The company has service/distribution centers in Singapore; Rotterdam, Holland; Houston; Denver; Dubai; Moscow; and four locations in Mexico, along with agents and distributors in 40 countries. By early 2011, McLaughlan expects to open a sales center in Bogota, Colombia, and be in the final planning stages to open a 20,000-square-foot manufacturing facility in Saudi Arabia.

Gas to Oil
The global recession over the last two years caused a corresponding downturn in the energy industry. “2009 was a challenging year for service companies supplying the drilling sector, particularly in North America,” McLaughlan says. “The market experienced a serious decline in the number of active rigs largely because of uneconomical natural gas prices and demand destruction.”

Natural gas prices at press time were around $4 per thousand cubic feet (Mcf). “The producers need $6 to $7 per Mcf to have an economic return on the commodity,” McLaughlan points out. “Natural gas prices have been ugly, dropping 60 percent since 2008. Oil is trading in a band of $70 to $80 a barrel, very attractive for producers who are shifting from gas plays to oil and liquids-rich targets.”

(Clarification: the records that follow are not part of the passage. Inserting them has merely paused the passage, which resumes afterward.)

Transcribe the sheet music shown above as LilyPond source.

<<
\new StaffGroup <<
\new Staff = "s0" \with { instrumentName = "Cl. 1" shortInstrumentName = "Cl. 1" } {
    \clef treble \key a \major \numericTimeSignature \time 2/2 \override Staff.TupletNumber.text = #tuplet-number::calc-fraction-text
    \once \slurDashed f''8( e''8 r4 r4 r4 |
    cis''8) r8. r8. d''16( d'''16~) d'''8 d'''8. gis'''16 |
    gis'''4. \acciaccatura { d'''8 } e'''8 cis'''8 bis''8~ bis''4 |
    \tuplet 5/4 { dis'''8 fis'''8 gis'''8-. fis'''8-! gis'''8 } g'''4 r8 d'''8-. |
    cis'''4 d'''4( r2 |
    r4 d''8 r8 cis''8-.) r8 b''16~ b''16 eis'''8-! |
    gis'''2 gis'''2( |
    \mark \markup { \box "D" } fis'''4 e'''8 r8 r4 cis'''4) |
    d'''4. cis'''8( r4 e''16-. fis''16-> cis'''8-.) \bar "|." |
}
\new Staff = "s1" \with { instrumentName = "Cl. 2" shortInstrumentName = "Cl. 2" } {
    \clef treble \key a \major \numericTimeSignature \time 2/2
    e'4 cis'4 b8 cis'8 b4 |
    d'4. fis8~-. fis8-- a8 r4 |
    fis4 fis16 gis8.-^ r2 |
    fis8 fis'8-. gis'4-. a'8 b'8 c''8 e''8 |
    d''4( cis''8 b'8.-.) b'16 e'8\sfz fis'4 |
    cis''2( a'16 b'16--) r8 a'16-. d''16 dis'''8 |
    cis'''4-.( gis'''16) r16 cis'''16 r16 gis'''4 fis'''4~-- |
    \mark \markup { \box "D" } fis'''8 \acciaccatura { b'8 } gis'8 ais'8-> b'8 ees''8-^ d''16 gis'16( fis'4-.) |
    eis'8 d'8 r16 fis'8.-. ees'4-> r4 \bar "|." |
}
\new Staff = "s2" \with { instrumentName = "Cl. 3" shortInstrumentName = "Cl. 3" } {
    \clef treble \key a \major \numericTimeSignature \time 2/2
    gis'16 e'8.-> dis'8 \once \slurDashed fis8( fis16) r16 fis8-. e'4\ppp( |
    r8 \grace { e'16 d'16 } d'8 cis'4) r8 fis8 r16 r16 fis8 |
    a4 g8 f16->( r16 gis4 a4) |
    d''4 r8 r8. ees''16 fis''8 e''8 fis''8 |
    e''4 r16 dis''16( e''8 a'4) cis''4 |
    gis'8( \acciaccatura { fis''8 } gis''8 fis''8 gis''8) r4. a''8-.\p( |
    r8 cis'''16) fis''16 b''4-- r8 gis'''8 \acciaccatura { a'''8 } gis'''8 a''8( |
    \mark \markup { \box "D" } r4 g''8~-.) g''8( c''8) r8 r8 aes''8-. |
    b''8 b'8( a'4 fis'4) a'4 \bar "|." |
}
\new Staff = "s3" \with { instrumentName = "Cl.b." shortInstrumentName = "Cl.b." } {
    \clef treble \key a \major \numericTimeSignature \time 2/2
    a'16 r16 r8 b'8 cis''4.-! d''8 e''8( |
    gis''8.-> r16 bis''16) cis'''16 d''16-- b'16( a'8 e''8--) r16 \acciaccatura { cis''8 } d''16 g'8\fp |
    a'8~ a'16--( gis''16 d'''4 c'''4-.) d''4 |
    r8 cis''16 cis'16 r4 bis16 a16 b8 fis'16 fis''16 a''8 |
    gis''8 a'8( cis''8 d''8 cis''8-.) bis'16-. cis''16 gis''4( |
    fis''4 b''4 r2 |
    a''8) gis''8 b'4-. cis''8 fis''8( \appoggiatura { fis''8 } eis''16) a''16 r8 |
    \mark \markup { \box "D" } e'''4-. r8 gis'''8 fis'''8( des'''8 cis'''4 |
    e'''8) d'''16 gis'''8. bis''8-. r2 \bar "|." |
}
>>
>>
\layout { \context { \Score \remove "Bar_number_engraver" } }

The volatility in the number of active drilling rigs in North America testifies to the severity of the economic recession and uneconomic commodity prices. In September 2008, approximately 2,500 active drilling rigs were running in North America. By June 2009, that number had dropped to 1,000 active rigs.

“The trough was June 2009, and the turnaround started in July and has steadily improved to today, where we have about 2,100 active rigs in North America,” he reports. “Business has gone from quiet to busy, which is the way this cyclical industry of ours operates.”

The prevailing emphasis on horizontal drilling and fracturing of shale formations with extended reach wells has resulted in a producer switch from dry natural gas to unconventional oil or liquids-rich gas, the latter associated with other high-value commodities like propane and butane. “Producers in North America are returning to older formations, with horizontal drilling and fracturing and finding oil in reservoirs that had been ignored for decades,” McLaughlan points out. “With hydraulic fracturing and horizontal drilling, these wells have become economical again, with oil at $70 to $80 per barrel. It’s quite a revolution, partly driven by technology coupled with improved stable oil pricing and a slow recovery in demand.”

While a smaller market, Top-Co also supplies goods to Japan, the Philippines, Indonesia and the United States for geothermal wells. “When removing hot water from the earth, producers must cement casings in place like they do with an oil or gas well,” he notes. “2010 and 2011 will see significant turnarounds for all service companies, including Top-Co, following a brutal 2009.”